В период этого кризиса широкие масштабы во Франции приобрели коррупция и оппортунизм. Но и героизм народа достиг небывалого размаха. Важным секретным оружием подполья стало управление пожарной охраны, которое во Франции находилось в ведении армии. Немцы конфисковали у французов десятки зданий и использовали их для нужд армии, гестапо и различных министерств. Местонахождение этих зданий, разумеется, ни для кого не было секретом. В подпольном штабе Сопротивления в Сен-Реми тщательно изучили по карте расположение каждого из них. Затем боевикам давались конкретные задания. На следующий день мимо нужного объекта проезжала машина или на вид совершенно безобидный велосипедист, и в окно немецкого учреждения бросалась самодельная бомба. Разрушения от нее оказывались небольшими. Однако вся хитрость состояла в том, что следовало дальше.

Немцы вызывали пожарную команду, чтобы погасить огонь. При пожаре во всем мире принято полностью доверяться специалистам. В этом смысле Париж не был исключением.
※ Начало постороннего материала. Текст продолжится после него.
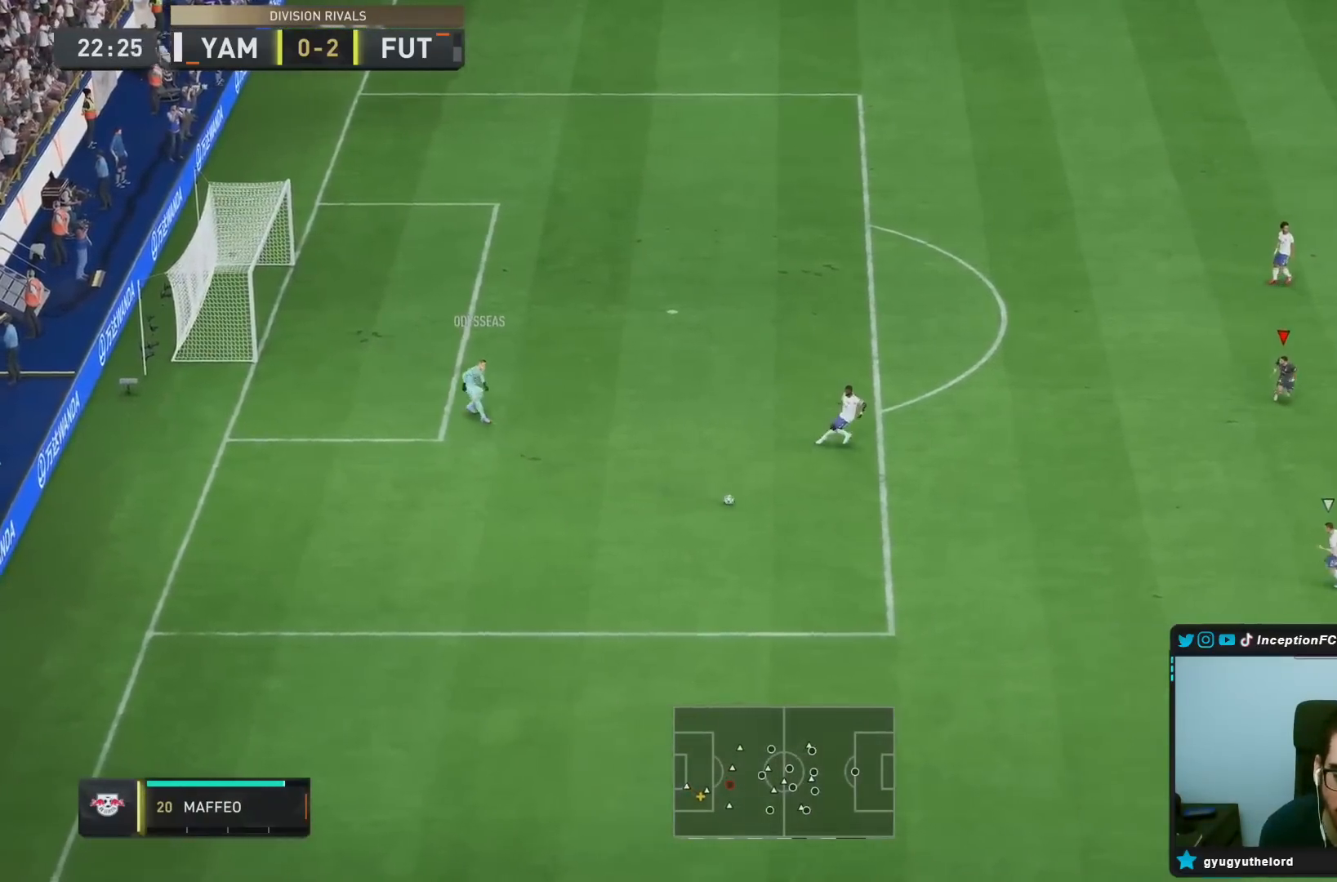
{"buttons": ["R2"], "left_stick": "down", "right_stick": "center", "events": [[100, "DPAD_DOWN", "up"], [167, "DPAD_DOWN", "down"], [267, "DPAD_DOWN", "up"], [333, "DPAD_DOWN", "down"], [433, "DPAD_DOWN", "up"]]}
Пожарные врывались в здание и с помощью брандспойта и топора крушили все вокруг, используя, если позволяли обстоятельства, и собственные зажигательные бомбы. Таким образом подполью удавалось уничтожать бесценные немецкие документы, хранившиеся в штабах вермахта и гестапо. Высокому германскому командованию понадобилось шесть месяцев, чтобы сообразить, в чем дело, но к этому времени немцам уже был нанесен непоправимый ущерб.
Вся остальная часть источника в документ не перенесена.